**Reading text**
%%

Star Trek: Early Voyages was a comic book series published by Marvel Comics in the United States, running for 17 issues from February 1997 until June 1998. This series was one of the most popular of Marvel's brief stint of Star Trek publishing; however, it was cancelled unceremoniously leaving the cliffhanger unresolved.

==Summary==
Set ten years before Kirk's five-year mission, this prequel series showcases the adventures of the Enterprise under the command of Captain Christopher Pike.

The series relied heavily on the unaired pilot "The Cage". A mix of all new adventures and battles indicated in the episode eventually led to the incidents of the episode itself, this time featured through the focus of Yeoman Mia Colt. Colt featured in the series such as the time she traveled to the future to meet James T. Kirk. The rest of the series was filled out by all new adventures featuring other members of the crew. Not alone in the limelight, we also see character-centered stories for Nurse Carlotta and Nano, as well as the reasoning for Spock's emotional fit and later adherence to the Vulcan way.

%%

**Data excerpts**
%%

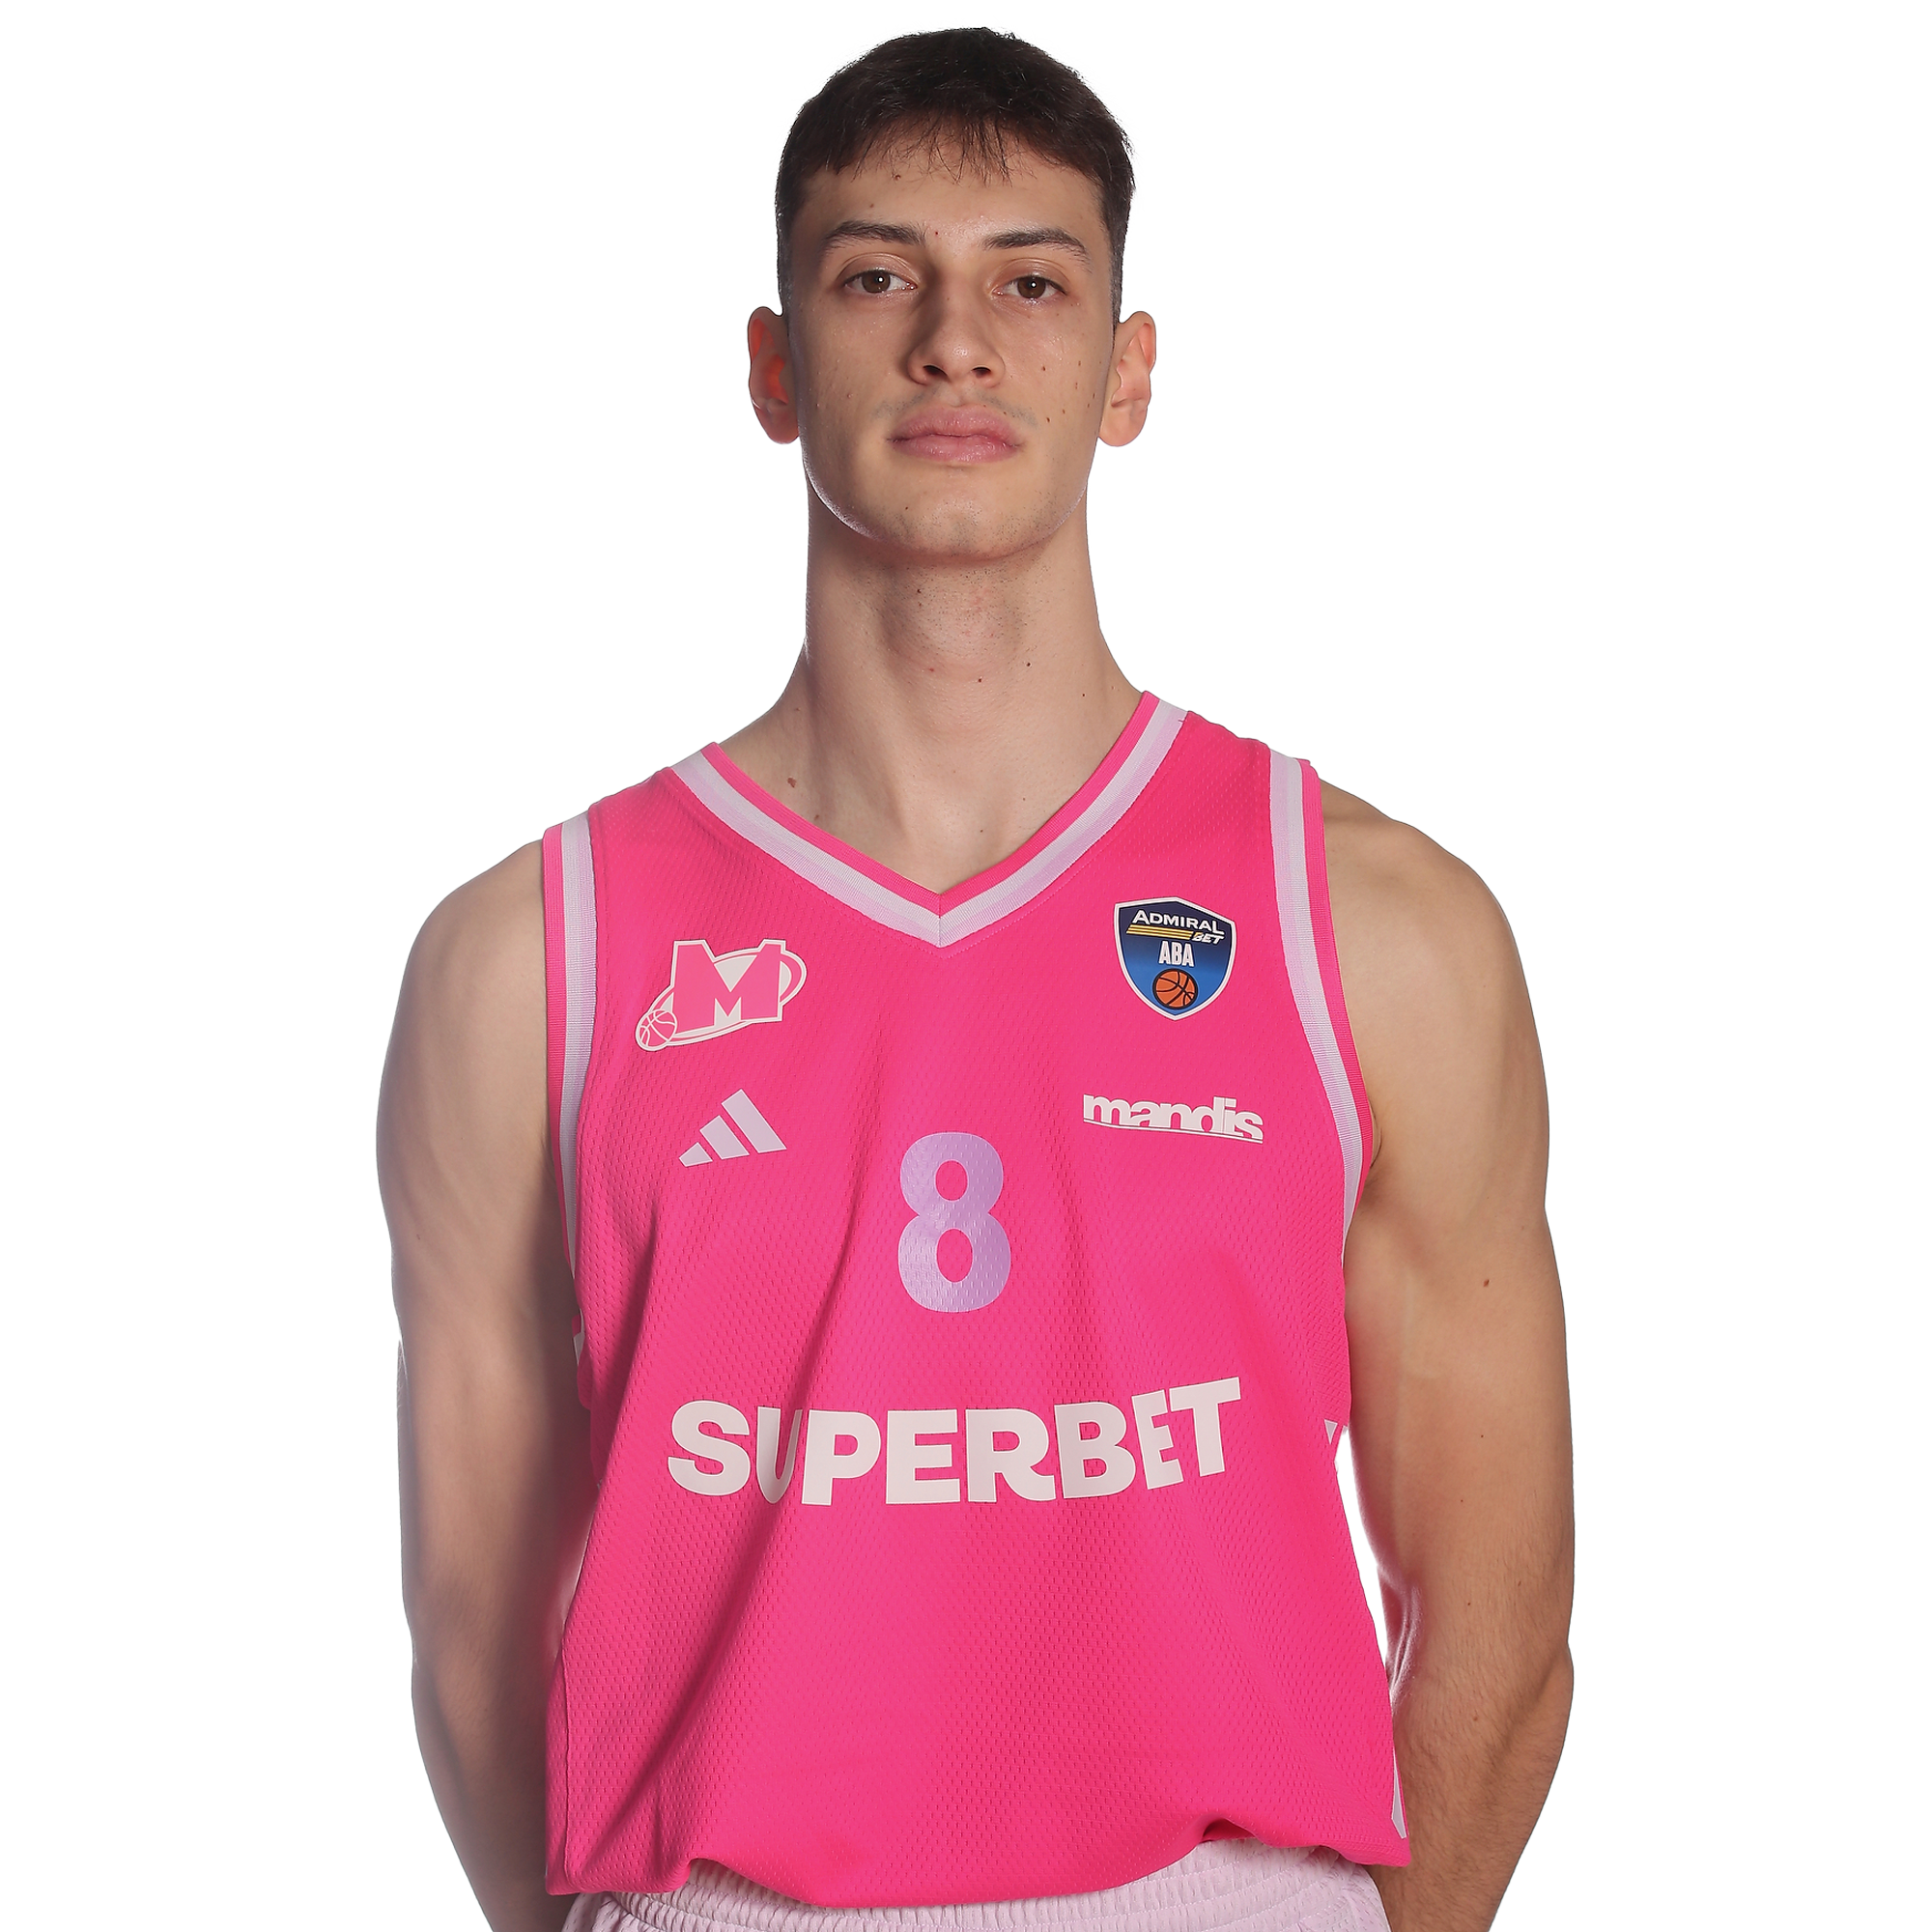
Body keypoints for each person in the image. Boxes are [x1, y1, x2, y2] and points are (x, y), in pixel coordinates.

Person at [379, 27, 1573, 1932]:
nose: (955, 342)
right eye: (877, 278)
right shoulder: (530, 961)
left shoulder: (1374, 928)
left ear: (1127, 370)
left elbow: (1498, 1619)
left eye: (1030, 282)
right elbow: (468, 1624)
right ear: (776, 366)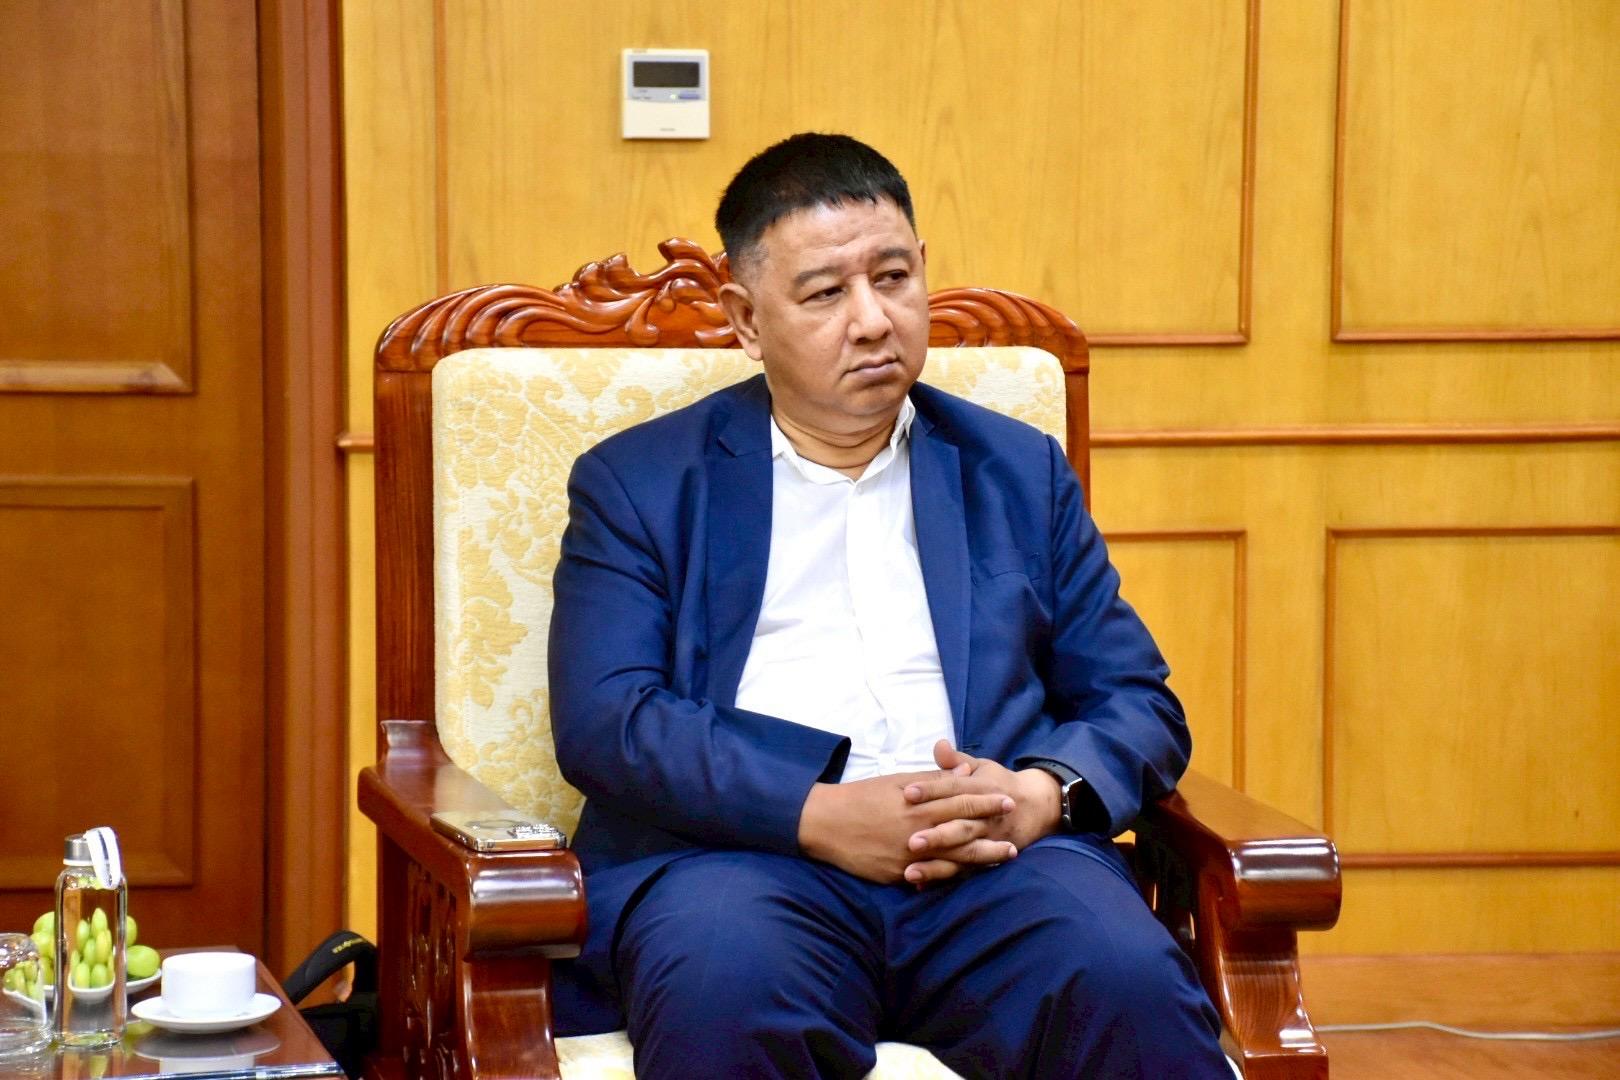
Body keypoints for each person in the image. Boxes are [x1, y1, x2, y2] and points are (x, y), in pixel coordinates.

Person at [548, 132, 1230, 1079]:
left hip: (995, 865)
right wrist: (814, 813)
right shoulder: (643, 483)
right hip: (741, 864)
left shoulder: (1017, 471)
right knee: (724, 989)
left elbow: (1136, 700)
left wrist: (1039, 795)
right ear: (746, 319)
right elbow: (609, 719)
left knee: (1126, 978)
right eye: (825, 294)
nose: (873, 320)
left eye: (894, 278)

%%

**Your tasks**
1 – According to the Early Voyages text, who commands the Enterprise in the series?
2 – Using the Early Voyages text, explain why the series ended with its cliffhanger unresolved.
The data have no connection to the Early Voyages text.

**Results in order**
1 – Captain Christopher Pike.

2 – Marvel cancelled the series unceremoniously, even though it was one of the most popular of Marvel's Star Trek titles. The cancellation after 17 issues left the cliffhanger unresolved.